Analysing DNA by Electrophoresis:
- Methods for checking DNA presence, size, sequence, and mutations.
- Agarose gel and capillary electrophoresis used.
Capillary Electrophoresis: DNA Sequencing:
- Standard for DNA sequencing.
- DNA molecules move in an electrical field, mobility due to size, detected by UV or fluorescent tags, and data is interpreted by computer.
- Sanger sequencing techniques.
Agarose Gel Electrophoresis: Separation by size through molecular mesh, DNA moves within an electrical field, different agarose percentages in buffer (weight per volume) resolve DNA bands.
Restriction Enzyme (RE) Mapping:
- Restriction enzymes cut DNA at specific places.
- Differently sized fragments are separated.
- Size determination through comparison to a DNA ladder (fragments of known size).
Hybridization Techniques:
- Used for gene expression analysis, identifying variations (mutations).
- DNA microarrays (Current: DNA and RNA analysis). Southern Blots (Old: DNA analysis). Northern Blots (Old: RNA analysis).
DNA Microarray Chips:
- Short oligonucleotides are printed onto a chip.

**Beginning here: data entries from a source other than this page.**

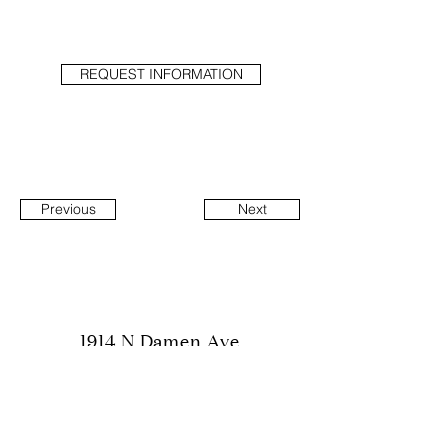
REQUEST INFORMATION
Previous
Next
1914 N Damen Ave
Suite 1
Chicago, IL 60647
info@hubbarddesigngroup.com
(312) 600-6974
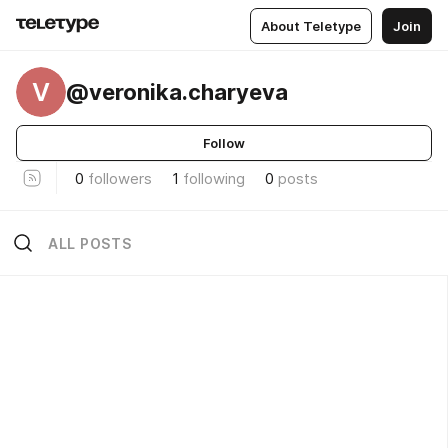
About Teletype
Join
V
@veronika.charyeva
Follow
0
followers
1
following
0
posts
ALL POSTS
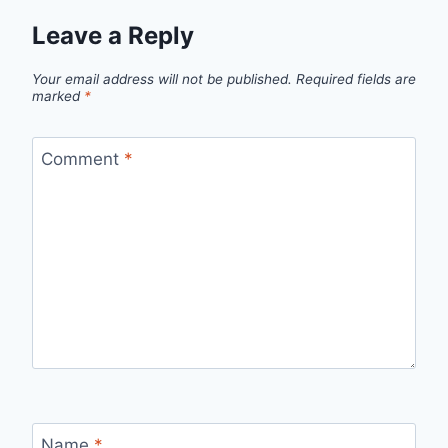
Leave a Reply
Your email address will not be published.
Required fields are
marked
*
Comment
*
Name
*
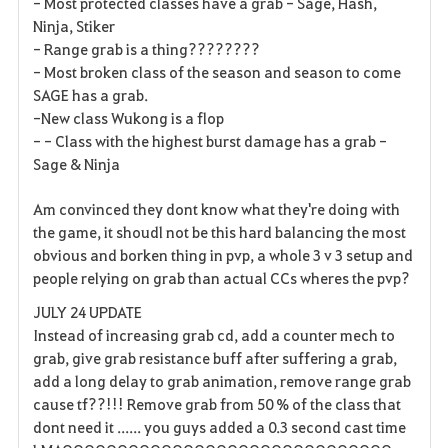
- Most protected classes have a grab - Sage, Hash,
s
Ninja, Stiker
- Range grab is a thing????????
- Most broken class of the season and season to come
SAGE has a grab.
-New class Wukong is a flop
- - Class with the highest burst damage has a grab -
Sage & Ninja
Am convinced they dont know what they're doing with
the game, it shoudl not be this hard balancing the most
obvious and borken thing in pvp, a whole 3 v 3 setup and
people relying on grab than actual CCs wheres the pvp?
JULY 24 UPDATE
Instead of increasing grab cd, add a counter mech to
grab, give grab resistance buff after suffering a grab,
add a long delay to grab animation, remove range grab
cause tf??!!! Remove grab from 50 % of the class that
dont need it ...... you guys added a 0.3 second cast time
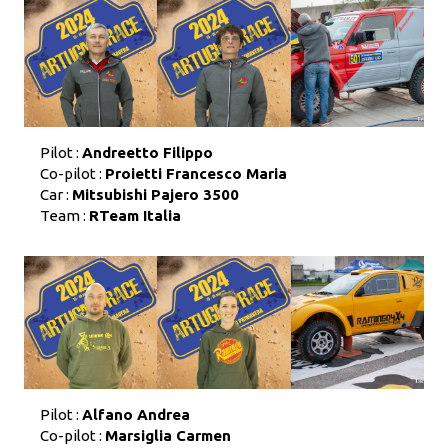
Pilot :
Andreetto Filippo
Co-pilot :
Proietti Francesco Maria
Car :
Mitsubishi Pajero 3500
Team :
RTeam Italia
Pilot :
Alfano Andrea
Co-pilot :
Marsiglia Carmen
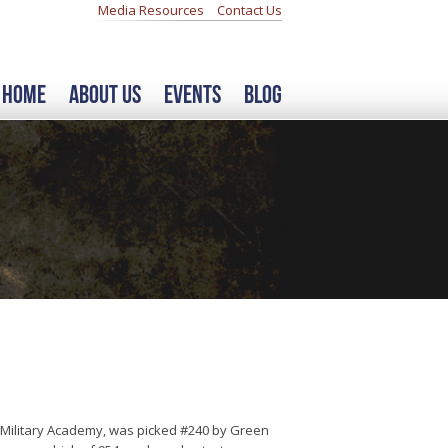
Media Resources
Contact Us
Home
About Us
Events
Blog
 Military Academy, was picked #240 by Green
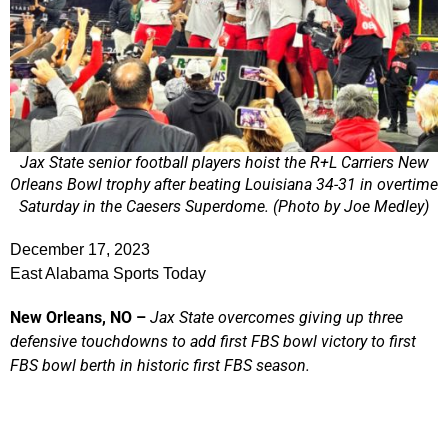
Jax State senior football players hoist the R+L Carriers New
Orleans Bowl trophy after beating Louisiana 34-31 in overtime
Saturday in the Caesers Superdome. (Photo by Joe Medley)
December 17, 2023
East Alabama Sports Today
New Orleans, NO –
Jax State overcomes giving up three
defensive touchdowns to add first FBS bowl victory to first
FBS bowl berth in historic first FBS season.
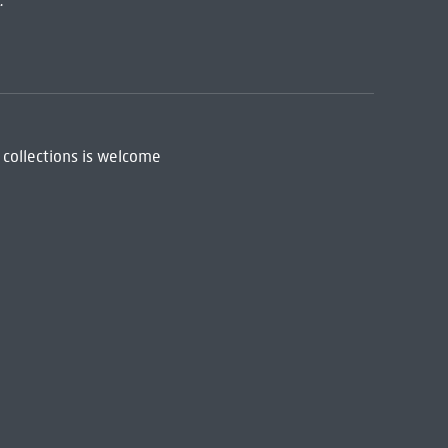
:
 collections is welcome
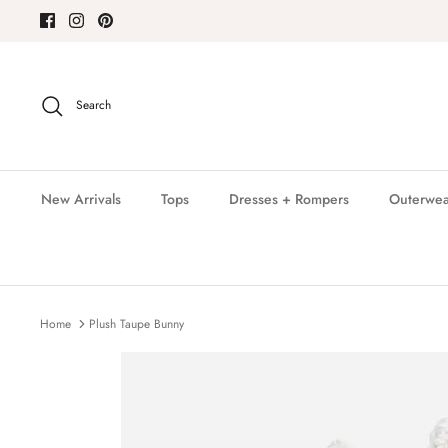
Skip
to
content
Search
New Arrivals
Tops
Dresses + Rompers
Outerwea
Home
Plush Taupe Bunny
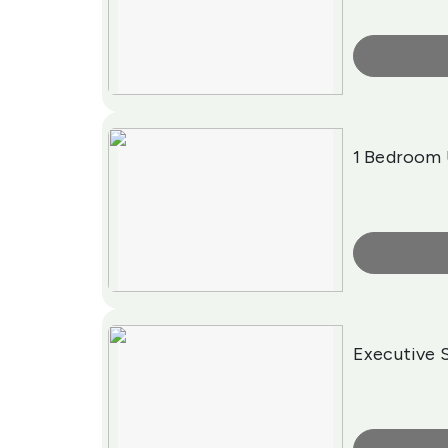
More Info
1 Bedroom 
More Info
Executive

- Used in a range of studies including gene expression studies or detecting genomic variations.
Comparing Different Tissues:
- Using DNA Microarrays to measure the expression level of genes in different tissue samples via hybridization and detection.
Applications in Bioscience Research: Examining functional gene organization, gene expression regulation, identification of key regulatory genes, genetic influences on diseases (cancer, aging, metabolism), evolutionary relations, identification of human/hominid prehistory and relationships, species identification.
Applications in Medicine: Preventative, diagnostic, and therapeutic applications, genetic testing, tracking prevalence of diseases (pathogens).
Forensics Applications: DNA profiling (fingerprinting), familial relationships analysis, identification of human remains, monitoring and tracking endangered species.
Ethical and safety issues: Important considerations before deploying recombinant DNA technologies.